FROM KIRSTY WARK
Dear viewers,
I'm afraid this will be short - but I hope sweet - as I am going out to interview the Home Office minister, Hazel Blears, about the continuing row over the new drinking laws.
The legislation passed a couple of years ago to liberalise our drinking laws is now being so hedged it looks like the maze at Hampton Court.
The new laws start in only a few weeks, but the government's been on the receiving end of a barrage of criticism about the plans - from the police and local authorities to its own backbenchers. With anti-social behaviour as bad as it is, the argument goes, liberalised drinking is the last thing we need.
So today the government unveiled a list of proposals to address those criticisms: bars identified as contributing to drunkenness and disorder will be given two months to improve - before being forced to pay for extra policing. Licensed premises which cause antisocial behaviour will be identified as alcohol disorder zones.

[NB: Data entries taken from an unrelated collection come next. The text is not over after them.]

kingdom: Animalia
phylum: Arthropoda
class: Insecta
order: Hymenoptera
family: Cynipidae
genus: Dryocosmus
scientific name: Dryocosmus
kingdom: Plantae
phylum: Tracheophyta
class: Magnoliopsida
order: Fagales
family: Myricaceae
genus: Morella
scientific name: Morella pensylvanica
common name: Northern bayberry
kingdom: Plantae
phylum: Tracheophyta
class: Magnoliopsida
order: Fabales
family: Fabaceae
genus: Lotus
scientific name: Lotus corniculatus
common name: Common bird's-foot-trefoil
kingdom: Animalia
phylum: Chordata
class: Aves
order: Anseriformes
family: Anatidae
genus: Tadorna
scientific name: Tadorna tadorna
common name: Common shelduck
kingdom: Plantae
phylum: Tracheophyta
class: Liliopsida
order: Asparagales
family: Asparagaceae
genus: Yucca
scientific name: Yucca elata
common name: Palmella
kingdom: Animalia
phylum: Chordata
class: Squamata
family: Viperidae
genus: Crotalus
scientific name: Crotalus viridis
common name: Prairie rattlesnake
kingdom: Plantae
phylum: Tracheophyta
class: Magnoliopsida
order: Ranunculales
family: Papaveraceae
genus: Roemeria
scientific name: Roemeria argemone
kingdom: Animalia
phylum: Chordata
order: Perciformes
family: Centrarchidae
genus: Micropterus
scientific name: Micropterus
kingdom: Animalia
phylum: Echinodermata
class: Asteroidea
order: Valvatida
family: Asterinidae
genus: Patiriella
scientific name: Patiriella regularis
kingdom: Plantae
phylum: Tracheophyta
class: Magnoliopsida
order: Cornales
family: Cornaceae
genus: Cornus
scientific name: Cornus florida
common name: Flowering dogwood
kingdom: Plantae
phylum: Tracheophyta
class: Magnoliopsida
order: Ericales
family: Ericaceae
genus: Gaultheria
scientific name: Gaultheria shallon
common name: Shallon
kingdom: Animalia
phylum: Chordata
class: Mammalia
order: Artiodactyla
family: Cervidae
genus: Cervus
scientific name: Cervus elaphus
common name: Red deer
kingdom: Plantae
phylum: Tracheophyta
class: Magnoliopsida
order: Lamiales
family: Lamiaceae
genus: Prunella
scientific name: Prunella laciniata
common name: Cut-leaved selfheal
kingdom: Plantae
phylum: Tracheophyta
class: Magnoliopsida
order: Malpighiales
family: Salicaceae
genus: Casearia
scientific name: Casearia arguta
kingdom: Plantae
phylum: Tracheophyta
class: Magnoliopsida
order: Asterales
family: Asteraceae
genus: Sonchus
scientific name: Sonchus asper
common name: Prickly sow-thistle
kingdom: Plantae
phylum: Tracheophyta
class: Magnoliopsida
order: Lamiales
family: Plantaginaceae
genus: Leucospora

The pubs or clubs would then have eight weeks to try to improve or face contributing to the costs of the extra policing required. There are also plans to create a new civil order to deal with persistent drunken behaviour along the 'three-strikes-and-you're out' principle.
All very well and fine, but if all these things need to be in place to combat our uniquely unhealthy relationship with booze, why is the government so determined to push on with plans to liberalise our drinking laws?
"It's raining in Paris" is the old code for "your underskirt is showing". Now we'll have to find a new code for "it's raining on Saturn." As more and more fascinating information and pictures are thrown up by Titan's endeavours we'll be speaking live to Dr David Southwood, Director of Science at the European Space Agency.
And our mean streets. Is the way we use our streets completely wrong? It's claimed that many towns suffer from empty shops, bleak, windy pedestrian precincts, and a prominent place in the book, "Crap Towns", not because of economics but because they misunderstand how people want to walk around buildings and the spaces in between.
David Sillitoe's been to Colchester where they have altered the pattern of cars and pedestrians - in short, urban design.
I hope you'll step right up at 10.30pm.